Claranet’s second annual cloud adoption and trends survey polled 250 senior IT decision-makers in a range of businesses and public sector organisations. The survey, conducted in November 2012, found that 72 per cent of organisations currently have a mobile working service that enables employees to access corporate networks remotely, either on corporate-owned or personal devices.

However, significant security concerns persist, with 70 per cent of organisations identifying worries over increased data loss, while 51 per cent fear that mobile working leads to less control over how data is used.
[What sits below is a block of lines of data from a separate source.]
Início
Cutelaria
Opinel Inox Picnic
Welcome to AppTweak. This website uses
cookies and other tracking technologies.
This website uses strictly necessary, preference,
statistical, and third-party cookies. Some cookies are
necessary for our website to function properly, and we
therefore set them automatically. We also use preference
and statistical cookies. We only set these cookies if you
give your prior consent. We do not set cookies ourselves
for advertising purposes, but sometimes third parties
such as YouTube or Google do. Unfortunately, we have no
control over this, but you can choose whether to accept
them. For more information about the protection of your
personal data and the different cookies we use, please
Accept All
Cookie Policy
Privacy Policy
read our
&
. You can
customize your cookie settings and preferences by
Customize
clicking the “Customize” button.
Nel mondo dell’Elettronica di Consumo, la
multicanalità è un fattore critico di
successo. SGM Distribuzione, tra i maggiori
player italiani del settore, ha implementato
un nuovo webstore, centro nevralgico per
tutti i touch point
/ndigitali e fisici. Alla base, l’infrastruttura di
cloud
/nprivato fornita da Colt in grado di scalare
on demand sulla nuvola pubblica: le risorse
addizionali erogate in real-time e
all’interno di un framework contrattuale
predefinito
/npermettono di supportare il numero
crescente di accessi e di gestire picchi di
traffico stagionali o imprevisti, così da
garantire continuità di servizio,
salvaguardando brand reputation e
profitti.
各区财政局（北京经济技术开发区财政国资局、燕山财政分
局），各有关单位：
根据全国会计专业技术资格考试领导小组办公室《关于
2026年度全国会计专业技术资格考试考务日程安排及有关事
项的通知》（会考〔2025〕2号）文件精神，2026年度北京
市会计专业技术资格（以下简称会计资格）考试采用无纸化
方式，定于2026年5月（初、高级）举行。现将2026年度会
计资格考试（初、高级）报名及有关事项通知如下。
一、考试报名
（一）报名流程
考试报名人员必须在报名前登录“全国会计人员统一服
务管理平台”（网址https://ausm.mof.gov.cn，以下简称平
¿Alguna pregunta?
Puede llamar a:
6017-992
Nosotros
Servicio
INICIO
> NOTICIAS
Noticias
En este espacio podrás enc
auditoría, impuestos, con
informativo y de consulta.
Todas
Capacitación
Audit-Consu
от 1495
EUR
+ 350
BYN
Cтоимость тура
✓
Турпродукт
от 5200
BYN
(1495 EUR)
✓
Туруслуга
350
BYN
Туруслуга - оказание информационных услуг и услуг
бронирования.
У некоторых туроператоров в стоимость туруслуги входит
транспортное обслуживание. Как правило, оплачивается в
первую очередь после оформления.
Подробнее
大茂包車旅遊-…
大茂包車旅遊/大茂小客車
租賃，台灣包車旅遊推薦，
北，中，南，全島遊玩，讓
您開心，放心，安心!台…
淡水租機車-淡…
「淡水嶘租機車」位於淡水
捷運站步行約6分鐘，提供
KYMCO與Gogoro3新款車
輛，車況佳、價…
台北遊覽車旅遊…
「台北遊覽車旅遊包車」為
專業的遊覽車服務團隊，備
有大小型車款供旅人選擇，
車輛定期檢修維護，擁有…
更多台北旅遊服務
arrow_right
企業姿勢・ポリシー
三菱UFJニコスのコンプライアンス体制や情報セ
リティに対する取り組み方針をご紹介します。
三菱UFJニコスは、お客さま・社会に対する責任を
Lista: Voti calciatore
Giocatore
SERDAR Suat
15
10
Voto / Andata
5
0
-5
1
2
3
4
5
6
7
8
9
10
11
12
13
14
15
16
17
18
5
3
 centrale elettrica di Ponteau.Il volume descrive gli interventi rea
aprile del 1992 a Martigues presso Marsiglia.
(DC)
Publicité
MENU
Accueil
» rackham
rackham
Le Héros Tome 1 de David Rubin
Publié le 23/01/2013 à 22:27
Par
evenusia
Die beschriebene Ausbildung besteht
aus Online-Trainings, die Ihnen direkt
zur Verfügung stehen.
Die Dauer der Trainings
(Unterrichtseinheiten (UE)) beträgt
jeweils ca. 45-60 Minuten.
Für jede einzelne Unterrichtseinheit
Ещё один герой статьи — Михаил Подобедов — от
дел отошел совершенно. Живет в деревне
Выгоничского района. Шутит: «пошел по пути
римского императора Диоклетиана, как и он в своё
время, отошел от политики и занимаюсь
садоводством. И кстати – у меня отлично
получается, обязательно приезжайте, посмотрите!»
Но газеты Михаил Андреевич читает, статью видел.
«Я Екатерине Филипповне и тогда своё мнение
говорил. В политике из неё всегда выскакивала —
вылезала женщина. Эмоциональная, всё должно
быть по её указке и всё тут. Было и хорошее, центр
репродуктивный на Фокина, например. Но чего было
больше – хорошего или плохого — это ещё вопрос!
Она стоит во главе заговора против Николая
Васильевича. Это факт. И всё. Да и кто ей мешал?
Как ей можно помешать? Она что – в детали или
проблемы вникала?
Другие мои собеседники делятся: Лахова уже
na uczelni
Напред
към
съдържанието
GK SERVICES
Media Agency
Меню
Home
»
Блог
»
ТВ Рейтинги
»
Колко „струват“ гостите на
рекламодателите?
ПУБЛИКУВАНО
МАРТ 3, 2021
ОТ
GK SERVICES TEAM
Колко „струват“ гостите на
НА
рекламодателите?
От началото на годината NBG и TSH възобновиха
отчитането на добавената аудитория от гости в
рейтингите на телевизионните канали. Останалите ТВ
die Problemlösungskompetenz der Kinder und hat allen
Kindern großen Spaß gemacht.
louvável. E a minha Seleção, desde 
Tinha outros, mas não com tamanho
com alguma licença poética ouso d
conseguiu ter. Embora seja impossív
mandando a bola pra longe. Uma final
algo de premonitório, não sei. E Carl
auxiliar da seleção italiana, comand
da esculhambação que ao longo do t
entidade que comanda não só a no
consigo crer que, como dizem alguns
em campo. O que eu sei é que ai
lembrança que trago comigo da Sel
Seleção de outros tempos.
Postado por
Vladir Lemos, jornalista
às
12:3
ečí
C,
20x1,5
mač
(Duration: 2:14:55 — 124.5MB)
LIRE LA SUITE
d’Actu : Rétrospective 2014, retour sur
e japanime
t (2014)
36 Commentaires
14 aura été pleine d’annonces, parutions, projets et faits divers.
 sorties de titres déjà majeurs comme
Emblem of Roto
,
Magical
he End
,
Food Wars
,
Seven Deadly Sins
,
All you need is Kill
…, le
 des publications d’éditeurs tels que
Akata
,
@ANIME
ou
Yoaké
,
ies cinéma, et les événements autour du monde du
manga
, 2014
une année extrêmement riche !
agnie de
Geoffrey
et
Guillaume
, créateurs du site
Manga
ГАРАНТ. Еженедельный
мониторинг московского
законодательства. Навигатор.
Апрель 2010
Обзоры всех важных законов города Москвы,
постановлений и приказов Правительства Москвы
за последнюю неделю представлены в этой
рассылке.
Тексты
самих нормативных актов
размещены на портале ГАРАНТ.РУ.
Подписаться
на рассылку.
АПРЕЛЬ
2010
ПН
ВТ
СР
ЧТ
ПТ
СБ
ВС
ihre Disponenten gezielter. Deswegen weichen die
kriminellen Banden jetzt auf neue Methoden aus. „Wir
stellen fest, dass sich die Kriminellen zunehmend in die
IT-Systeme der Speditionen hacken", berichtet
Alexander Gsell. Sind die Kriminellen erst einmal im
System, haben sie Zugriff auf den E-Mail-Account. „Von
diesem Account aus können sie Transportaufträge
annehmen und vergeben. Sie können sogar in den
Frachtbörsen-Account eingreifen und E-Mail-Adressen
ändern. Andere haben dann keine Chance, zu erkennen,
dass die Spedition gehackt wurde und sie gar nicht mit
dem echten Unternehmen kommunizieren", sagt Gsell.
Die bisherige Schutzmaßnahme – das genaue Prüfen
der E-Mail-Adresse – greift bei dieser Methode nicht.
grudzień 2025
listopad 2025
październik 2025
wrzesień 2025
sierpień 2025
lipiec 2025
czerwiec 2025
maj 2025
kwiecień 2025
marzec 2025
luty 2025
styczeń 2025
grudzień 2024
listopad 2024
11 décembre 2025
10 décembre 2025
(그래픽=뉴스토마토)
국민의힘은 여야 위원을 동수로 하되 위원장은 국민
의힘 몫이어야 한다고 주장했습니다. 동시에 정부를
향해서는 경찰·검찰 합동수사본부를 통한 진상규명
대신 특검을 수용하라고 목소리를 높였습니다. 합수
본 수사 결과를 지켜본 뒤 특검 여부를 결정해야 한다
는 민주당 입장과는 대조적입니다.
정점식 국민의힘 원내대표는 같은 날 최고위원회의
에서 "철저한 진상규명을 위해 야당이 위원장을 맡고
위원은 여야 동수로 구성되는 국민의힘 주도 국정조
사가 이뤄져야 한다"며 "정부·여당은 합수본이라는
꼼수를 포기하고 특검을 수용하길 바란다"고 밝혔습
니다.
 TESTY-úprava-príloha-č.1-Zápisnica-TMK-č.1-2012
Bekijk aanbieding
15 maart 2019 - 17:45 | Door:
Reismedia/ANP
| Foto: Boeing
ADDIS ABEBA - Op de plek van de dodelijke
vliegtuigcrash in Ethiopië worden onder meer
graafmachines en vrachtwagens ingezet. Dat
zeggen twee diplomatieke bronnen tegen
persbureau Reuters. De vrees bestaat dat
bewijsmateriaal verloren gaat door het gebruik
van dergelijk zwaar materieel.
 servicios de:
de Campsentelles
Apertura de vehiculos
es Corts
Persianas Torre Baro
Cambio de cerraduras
A similar proportion (50 per cent), believe it poses a greater risk of unauthorised access to IT systems.

The research also revealed a general failure to implement a formal BYOD strategy, with barely a quarter (26 per cent) reporting that they have specific BYOD policies in place. Furthermore, there seems to be little unanimity of approach to BYOD, with 34 per cent saying that they do not allow employees to use their personal devices to access corporate networks, and 10 per cent actively seeking to discourage BYOD.

Claranet’s UK Managing Director, Michel Robert, said that organisations urgently need to formulate a mobile working strategy, whether they approve of BYOD or not.

The research shows that two thirds of organisations expect to see personal devices increasingly used for work purposes, even if they do not approve of BYOD,” said Robert. “And while there are significant and legitimate concerns over the security of personal devices, it’s an issue that cannot be ignored. Both public and private organisations need to have clear, comprehensive and well-understood policies covering mobile working, including which devices can connect to business networks and what technologies are in place to protect corporate data.

“The growth of mobile working, and also of the BYOD phenomenon, is powered by the fact that it really does bring business benefits,” he continued. “In Claranet’s survey, 88 per cent of organisations using mobile working services said it brings better productivity and performance; 42 per cent said it makes working practices more efficient; and 41 per cent said it improves customer service.

“Whatever your opinion, it’s impossible to ignore the reality of technically savvy employees who rely on mobile devices for personal and business use. The benefits are real and businesses need to formulate a method of accommodating BYOD – whether it is through implementing policies for accessing corporate networks on personal devices, or using Virtual Desktop Infrastructure, for example. Companies need to balance the needs of enhancing efficiency, enabling their employees to work the way they want and safeguarding security,” Robert concluded.